(TASK PROMPT):
Copy out all the records below, swapping each "absolute pixels" for "pixel units" and leaving everything else unchanged.

(DATA FOR PROCESSING):
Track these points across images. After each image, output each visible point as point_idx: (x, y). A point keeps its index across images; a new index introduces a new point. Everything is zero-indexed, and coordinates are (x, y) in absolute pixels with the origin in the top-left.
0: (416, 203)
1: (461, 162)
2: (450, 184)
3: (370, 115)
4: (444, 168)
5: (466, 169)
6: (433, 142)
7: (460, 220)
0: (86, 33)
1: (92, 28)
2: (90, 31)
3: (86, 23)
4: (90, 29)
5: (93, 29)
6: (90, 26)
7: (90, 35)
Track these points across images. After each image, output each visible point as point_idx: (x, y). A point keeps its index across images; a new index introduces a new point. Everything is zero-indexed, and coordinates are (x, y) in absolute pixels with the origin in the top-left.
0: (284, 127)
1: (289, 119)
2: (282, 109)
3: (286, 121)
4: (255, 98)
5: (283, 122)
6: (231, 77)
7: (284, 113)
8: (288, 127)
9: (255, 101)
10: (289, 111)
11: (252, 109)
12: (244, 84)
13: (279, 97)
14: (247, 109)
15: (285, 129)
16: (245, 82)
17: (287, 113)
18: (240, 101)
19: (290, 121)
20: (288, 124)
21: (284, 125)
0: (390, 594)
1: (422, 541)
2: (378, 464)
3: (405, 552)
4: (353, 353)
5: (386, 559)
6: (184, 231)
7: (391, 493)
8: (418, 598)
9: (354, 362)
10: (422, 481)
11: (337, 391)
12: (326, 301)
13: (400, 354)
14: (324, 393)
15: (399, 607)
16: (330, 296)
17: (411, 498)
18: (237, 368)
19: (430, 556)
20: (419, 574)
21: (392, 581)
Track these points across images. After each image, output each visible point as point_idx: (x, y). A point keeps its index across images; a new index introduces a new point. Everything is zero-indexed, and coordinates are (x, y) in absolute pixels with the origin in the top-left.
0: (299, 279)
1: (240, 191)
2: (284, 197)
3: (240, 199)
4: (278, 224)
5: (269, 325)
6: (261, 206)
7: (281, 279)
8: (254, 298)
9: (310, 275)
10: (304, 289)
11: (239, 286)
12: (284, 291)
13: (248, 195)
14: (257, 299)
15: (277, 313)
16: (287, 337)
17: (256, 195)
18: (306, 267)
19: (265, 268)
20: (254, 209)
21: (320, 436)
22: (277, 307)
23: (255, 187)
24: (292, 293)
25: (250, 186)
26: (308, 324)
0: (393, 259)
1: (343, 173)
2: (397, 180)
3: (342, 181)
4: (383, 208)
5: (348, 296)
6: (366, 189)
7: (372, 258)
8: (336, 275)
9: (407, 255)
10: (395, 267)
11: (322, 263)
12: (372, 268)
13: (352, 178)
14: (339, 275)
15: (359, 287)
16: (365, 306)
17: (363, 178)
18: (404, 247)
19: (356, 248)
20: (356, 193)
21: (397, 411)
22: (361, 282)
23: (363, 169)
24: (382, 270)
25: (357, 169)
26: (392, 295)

(SOLUTION TO THIS PROBLEM):
Track these points across images. After each image, output each visible point as point_idx: (x, y). A point keeps its index across images; a new index introduces a new point. Everything is zero-indexed, and coordinates are (x, y) in pixel units with the origin in the top-left.
0: (416, 203)
1: (461, 162)
2: (450, 184)
3: (370, 115)
4: (444, 168)
5: (466, 169)
6: (433, 142)
7: (460, 220)
0: (86, 33)
1: (92, 28)
2: (90, 31)
3: (86, 23)
4: (90, 29)
5: (93, 29)
6: (90, 26)
7: (90, 35)
Track these points across images. After each image, output each visible point as point_idx: (x, y). A point keeps its index across images; a new index introduces a new point. Everything is zero-indexed, and coordinates are (x, y) in pixel units with the origin in the top-left.
0: (284, 127)
1: (289, 119)
2: (282, 109)
3: (286, 121)
4: (255, 98)
5: (283, 122)
6: (231, 77)
7: (284, 113)
8: (288, 127)
9: (255, 101)
10: (289, 111)
11: (252, 109)
12: (244, 84)
13: (279, 97)
14: (247, 109)
15: (285, 129)
16: (245, 82)
17: (287, 113)
18: (240, 101)
19: (290, 121)
20: (288, 124)
21: (284, 125)
0: (390, 594)
1: (422, 541)
2: (378, 464)
3: (405, 552)
4: (353, 353)
5: (386, 559)
6: (184, 231)
7: (391, 493)
8: (418, 598)
9: (354, 362)
10: (422, 481)
11: (337, 391)
12: (326, 301)
13: (400, 354)
14: (324, 393)
15: (399, 607)
16: (330, 296)
17: (411, 498)
18: (237, 368)
19: (430, 556)
20: (419, 574)
21: (392, 581)
Track these points across images. After each image, output each visible point as point_idx: (x, y). A point keeps its index across images; a new index introduces a new point. Everything is zero-indexed, and coordinates are (x, y) in pixel units with the origin in the top-left.
0: (299, 279)
1: (240, 191)
2: (284, 197)
3: (240, 199)
4: (278, 224)
5: (269, 325)
6: (261, 206)
7: (281, 279)
8: (254, 298)
9: (310, 275)
10: (304, 289)
11: (239, 286)
12: (284, 291)
13: (248, 195)
14: (257, 299)
15: (277, 313)
16: (287, 337)
17: (256, 195)
18: (306, 267)
19: (265, 268)
20: (254, 209)
21: (320, 436)
22: (277, 307)
23: (255, 187)
24: (292, 293)
25: (250, 186)
26: (308, 324)
0: (393, 259)
1: (343, 173)
2: (397, 180)
3: (342, 181)
4: (383, 208)
5: (348, 296)
6: (366, 189)
7: (372, 258)
8: (336, 275)
9: (407, 255)
10: (395, 267)
11: (322, 263)
12: (372, 268)
13: (352, 178)
14: (339, 275)
15: (359, 287)
16: (365, 306)
17: (363, 178)
18: (404, 247)
19: (356, 248)
20: (356, 193)
21: (397, 411)
22: (361, 282)
23: (363, 169)
24: (382, 270)
25: (357, 169)
26: (392, 295)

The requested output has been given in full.